## REQUESTS:
1 - According to the Gloo Mesh production best-practices guide, how many replicas of the management server are deployed by default?
2 - Pick up the Gloo Mesh production best-practices guide after its final sentence and keep writing in the same style.

## PASSAGE PROVIDED:
--- start ---

Best practices for production

Review the following recommended practices for preparing optional security measures and setting up Gloo Mesh Enterprise in a production environment.

Deployment model

A production Gloo Mesh setup consists of one management cluster that the Gloo Mesh management components are installed in, and one or more workload clusters that run services meshes which are registered with and managed by Gloo Mesh. The management cluster serves as the management plane, and the workload clusters serve as the data plane, as depicted in the following diagram.

By default, the management server is deployed with one replica. To increase availability, you can increase the number of replicas that you deploy in the management cluster. Additionally, you can create multiple management clusters, and deploy one or more replicas of the managent server to each cluster. For more information, see High availability and disaster recovery.

In a production deployment, you typically want to avoid installing the management plane into a workload cluster that also runs a service mesh. Although Gloo Mesh remains fully functional when the management and agent components both run within the same cluster, you might have noisy neighbor concerns in which workload pods consume cluster resources and potentially constrain the management processes. This constraint on management processes can in turn affect other workload clusters that the management components oversee. However, you can prevent resource consumption issues by using Kubernetes best practices, such as node affinity, resource requests, and resource limits. Note that you must also ensure that you use the same name for the cluster during both the management plane installation and cluster registration.

Figure of a multicluster Gloo Mesh quick-start architecture, with a dedicated management cluster.

Management plane settings

Before you install the Gloo Mesh management plane into your management cluster, review the following options to help secure your installation. Each section details the benefits of the security option, and the necessary settings to specify in a Helm values file to use during your Helm installation.

You can see all possible fields for the Helm chart by running the following command:

helm show values gloo-platform/gloo-platform --version v2.5.4 > all-values.yaml

You can also review these fields in the Helm values documentation.

Licensing

During installation, you can provide your license key strings directly in license fields such as glooMeshLicenseKey. For a more secure setup, you might want to provide those license keys in a secret instead.

--- end ---

## RAW DATA:
--- start ---

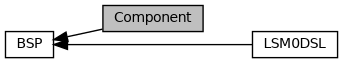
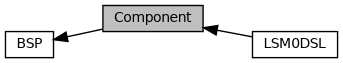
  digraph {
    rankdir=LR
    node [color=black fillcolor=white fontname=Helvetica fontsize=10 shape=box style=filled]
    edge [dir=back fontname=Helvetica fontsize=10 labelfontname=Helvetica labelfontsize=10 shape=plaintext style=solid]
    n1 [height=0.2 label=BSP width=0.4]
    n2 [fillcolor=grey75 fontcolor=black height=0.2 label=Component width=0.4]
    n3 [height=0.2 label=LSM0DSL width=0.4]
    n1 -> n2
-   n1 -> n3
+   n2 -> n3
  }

--- end ---

## RESPONSES FOR EACH TASK:
1 - One replica.

2 -
  1. Before you install Gloo Mesh, create a secret with your license keys in the gloo-mesh namespace of your management cluster.
    cat << EOF | kubectl apply -n gloo-mesh -f -
    apiVersion: v1
    kind: Secret
    type: Opaque
    metadata:
      name: license-secret
      namespace: gloo-mesh
    data:
      gloo-mesh-license-key: ""
      gloo-network-license-key: ""
      gloo-gateway-license-key: ""
      gloo-trial-license-key: ""
    EOF
    
  2. When you install the Gloo Mesh management plane in your management cluster, specify the secret name as the value for the licensing.licenseSecretName field in your Helm values file.

FIPS-compliant image

If your environment runs workloads that require federal information processing compliance, you can use images of Gloo Mesh Enterprise components that are specially built to comply with NIST FIPS. Open the values.yaml file, search for the image section, and append -fips to the tag, such as in the following example.
...
glooMgmtServer:
  image:
    pullPolicy: IfNotPresent
    registry: gcr.io/gloo-mesh
    repository: gloo-mesh-mgmt-server
    tag: 2.5.4-fips

Certificate management

When you install Gloo Mesh Enterprise by using meshctl or the instructions that are provided in the getting started guide, Gloo Mesh generates a self-signed root CA certificate and key that is used to generate the server TLS certificate for the Gloo management server. In addition, an intermediate CA certificate and key are generated that are used to sign client TLS certificates for every Gloo agent. For more information about the default setup, see Option 2: Gloo Mesh self-signed CAs with automatic client certificate rotation.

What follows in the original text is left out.